Вскоре после этого сестры отправились спать. В семь должна была подъехать карета, так что встать придется рано. Когда Гарланда поднялась на второй этаж, Морвенна пошла посмотреть, заснул ли Джон Конан, и когда убедилась в этом, подоткнула одеяльце и легла в постель. Она взяла книгу, чтобы отвлечься от тревог дня, но поскольку книга была из библиотеки, то навеяла неприятные мысли.
Наконец, Морвенна отложила книгу и наклонилась, чтобы затушить свечу. Тут явился Оззи, по-прежнему в элегантном вечернем сюртуке, сорочке с оборками, ярко-желтом жилете в полоску и плотно сидящих панталонах, выставляющих напоказ его крепкие и толстые ляжки.
Морвенна убрала руку от свечи.
— Почему ты так рано вернулся?
Оззи фыркнул.
— Пирс свалился с приступом желчной колики, сыграв всего шесть раундов. Сказал, что боль слишком мучительна, чтобы продолжать. Если бы не мнение остальных, я бы вообще его исключил. Вечно он нездоров в последние дни!
— Так ведь он же стар, да?
— Значит, ему следовало нас предупредить! К тому времени как он вышел из игры, было поздно искать замену.
Мистер Уитворт подошел к зеркалу и стал себя рассматривать, поглаживая шейный платок. Он поймал взгляд Морвенны, наблюдающей за ним в зеркале. В последнее время он редко заходил в эту комнату, поскольку пока она болела, они спали отдельно, и с тех пор не воссоединились, не считая тех редких случаев, когда он требовал положенное. Конечно, уже не с той чудовищной регулярностью, как в первые дни, но Морвенна тут же поняла, зачем он пришел. В конце концов, сегодня партия в вист не удалась.

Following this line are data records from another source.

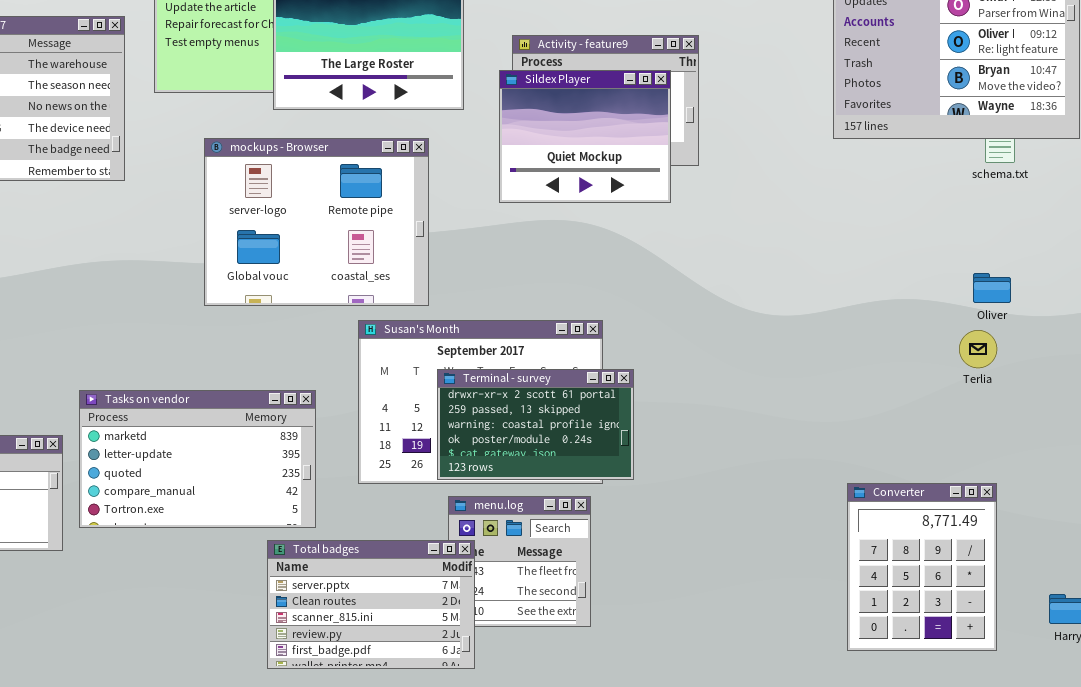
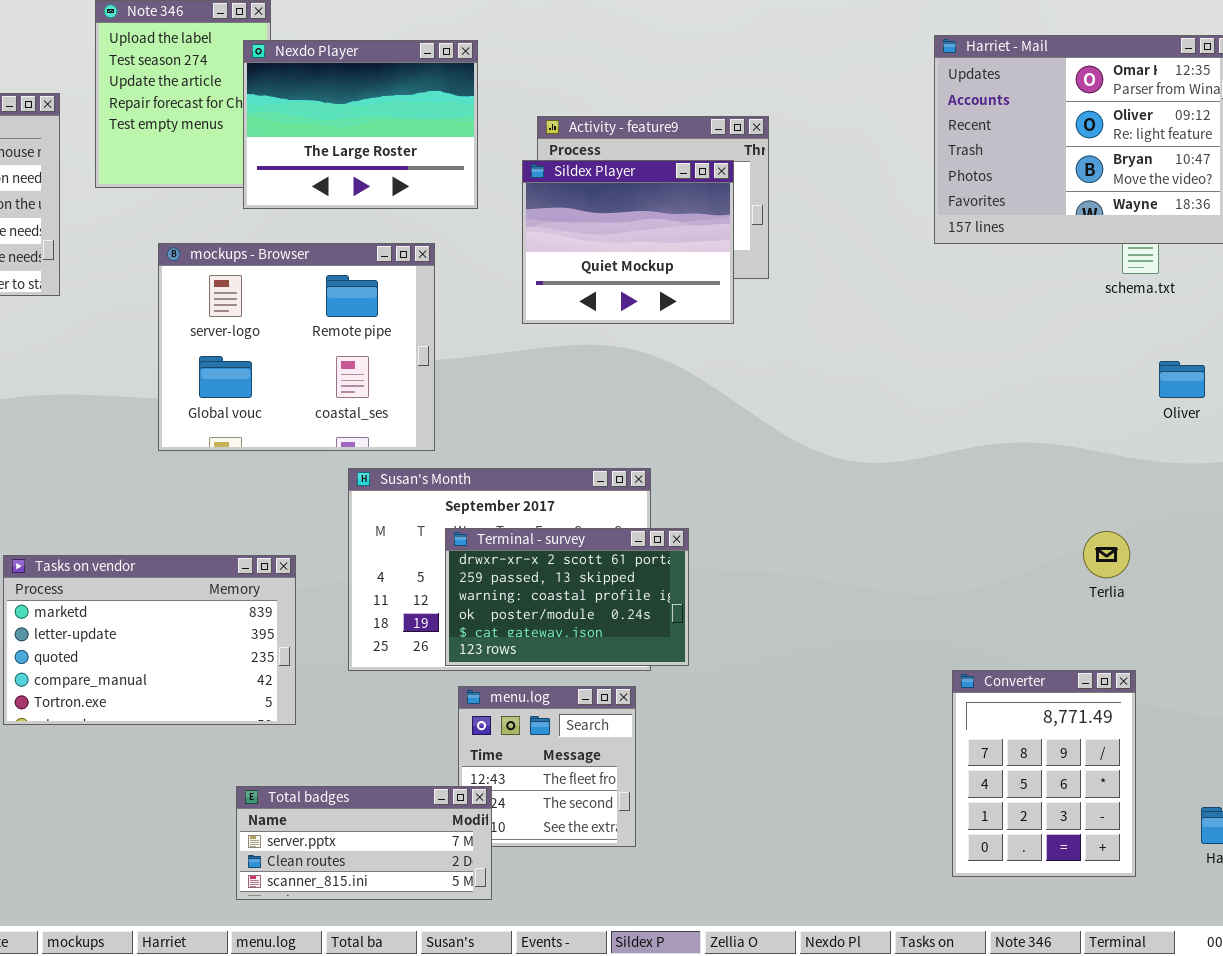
Oliver: [973,273,1011,303] -> [1159,361,1205,398], moved
Terlia: [959,330,997,368] -> [1083,531,1130,578], moved
Total badges: [267,540,475,669] -> [236,786,492,900], resized

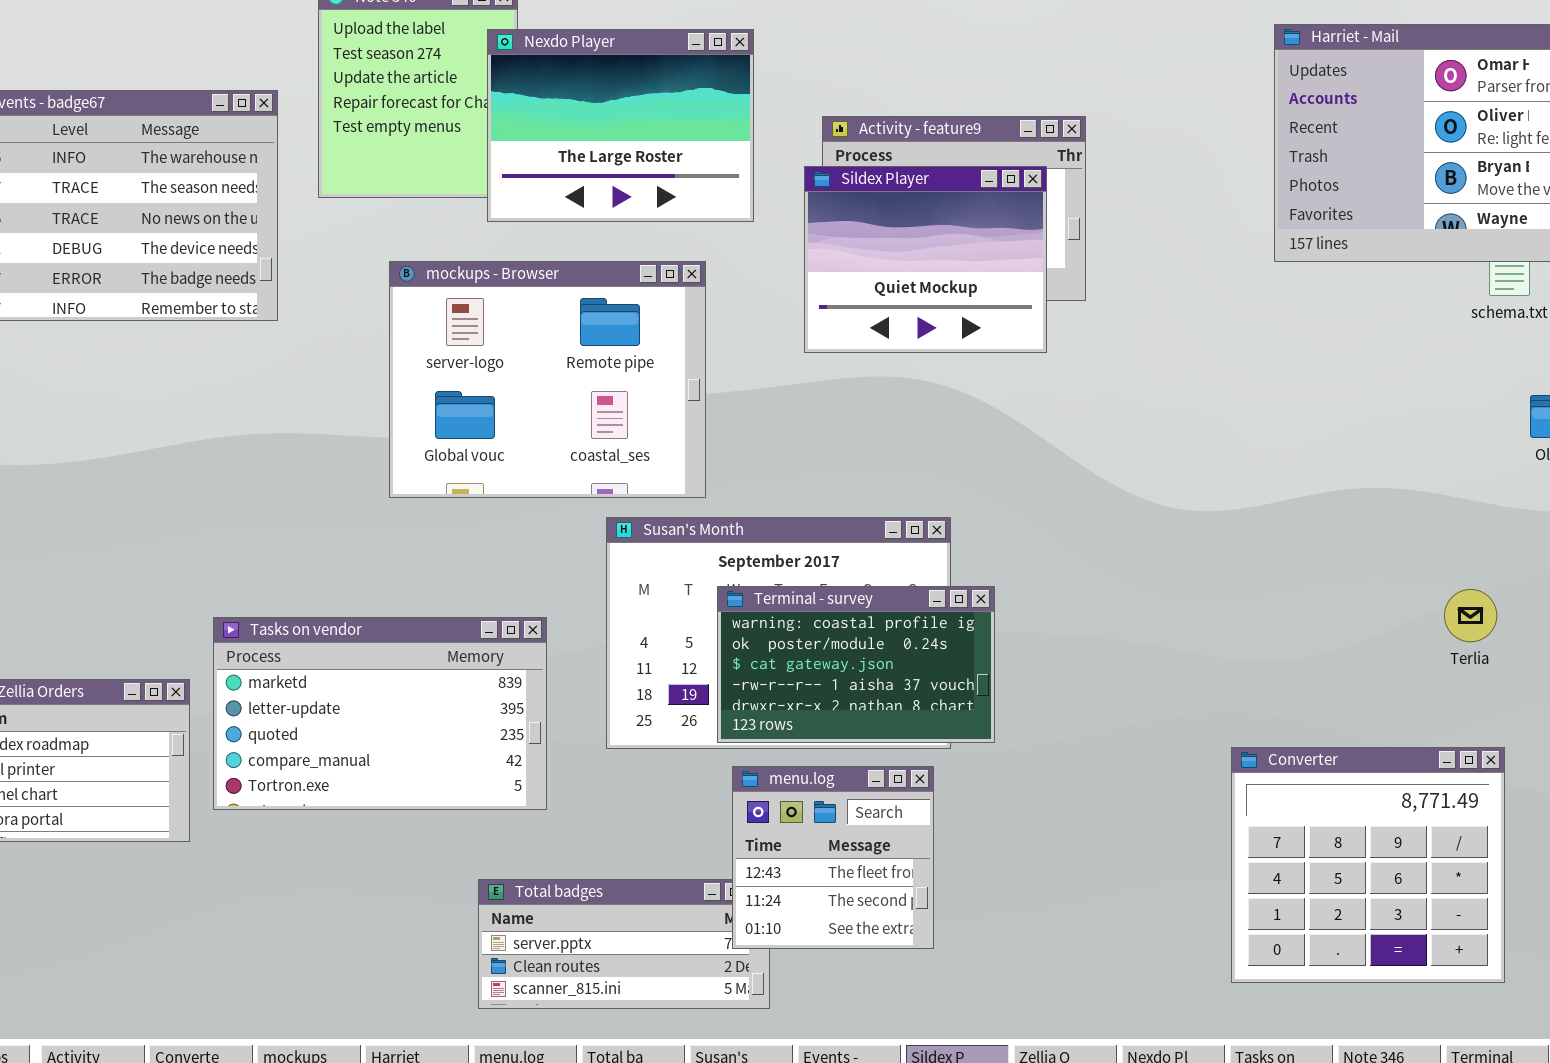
Terminal - survey: [445,528,689,666] -> [717,586,995,743], scrolled down 2 rows
Converter: [952,670,1136,877] -> [1231,747,1505,983], resized
menu.log: [458,686,636,847] -> [732,766,934,949], raised

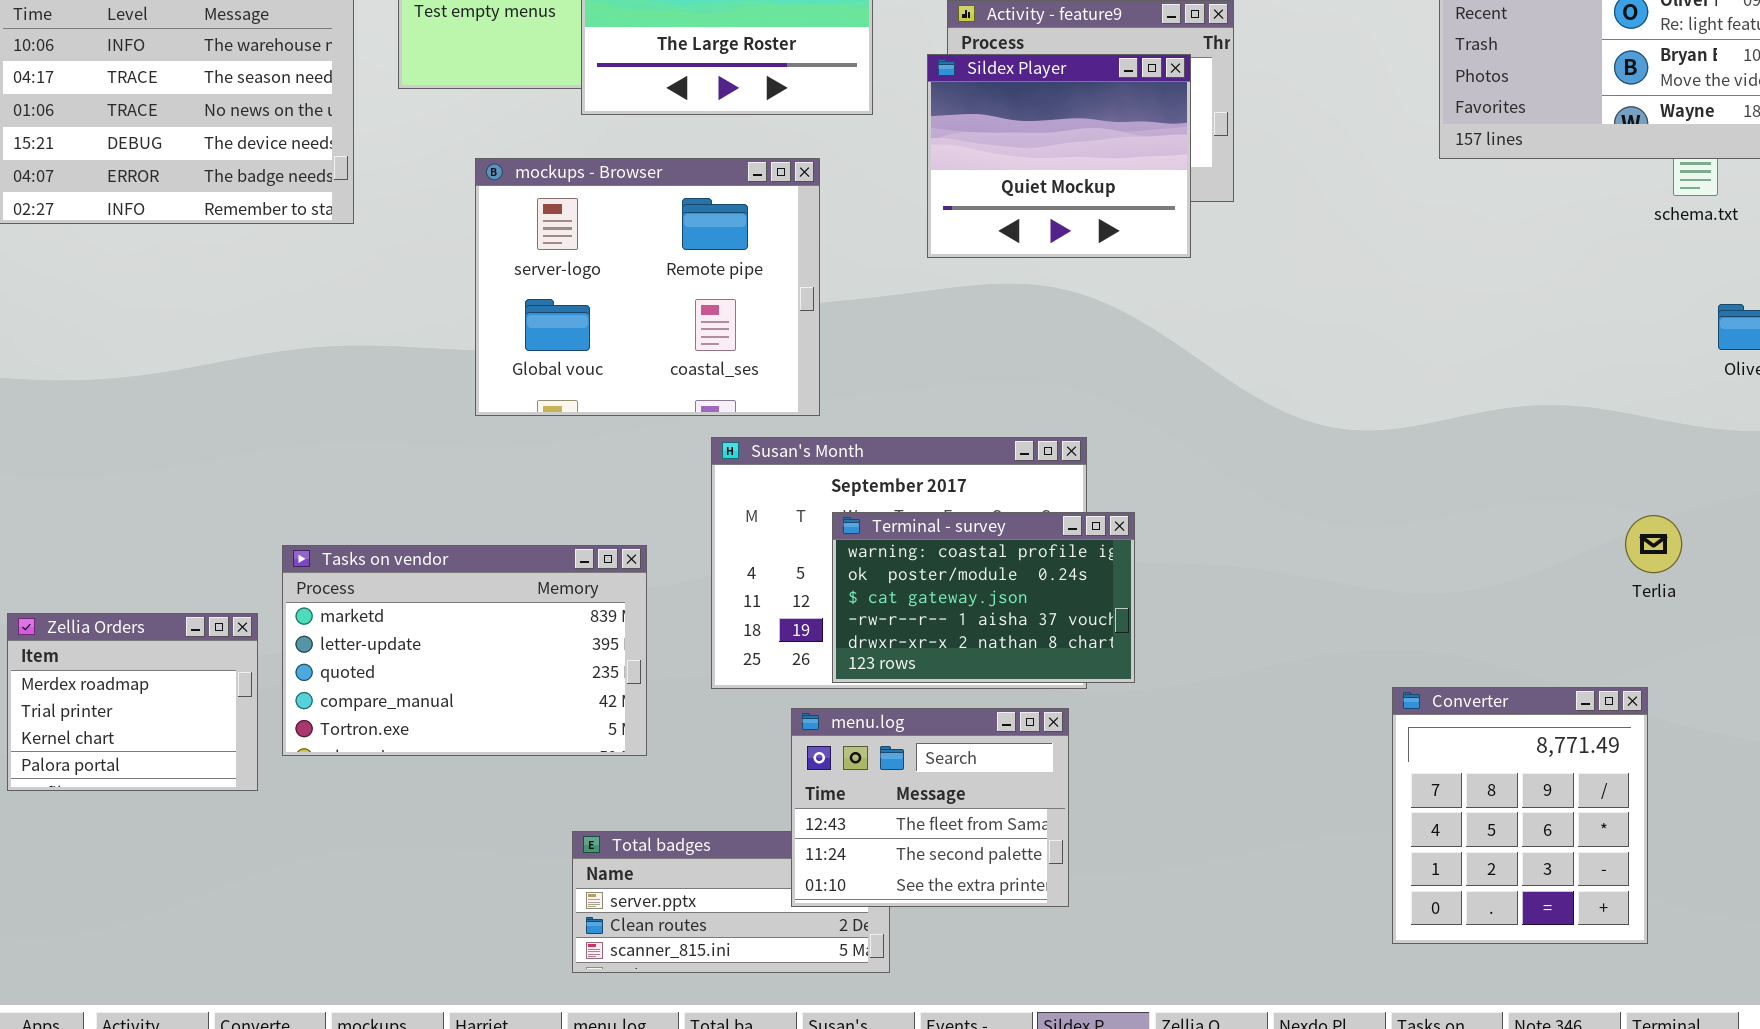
Converter: [1231,747,1505,983] -> [1392,687,1648,944], resized
menu.log: [732,766,934,949] -> [791,708,1069,907], resized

Несколько секунд он продолжал рассматривать себя в зеркале и попытался заговорить о свадьбе, но диалога не получилось. Пару раз жена поддакивала, но ничего больше не прибавила, просто позволила ему продолжать. И наконец Оззи умолк.
Настала тишина. Маятник французских позолоченных часов над камином отбрасывал косые тени на стену.
— Морвенна, — сказал Оззи. — Ты наверняка успела вечером отдохнуть после сегодняшних событий...
— Нет, Оззи, — ответила она.
Он по-прежнему не поворачивался.
— Нет? Не отдохнула? Но весь вечер ты...
— Это был ответ на тот вопрос, который ты собираешься задать. Я надеюсь... Надеюсь, что ты не станешь его задавать.
— Я хотел сказать...
— Прошу, не говори, и тогда... тогда этот разговор закончится, не начавшись.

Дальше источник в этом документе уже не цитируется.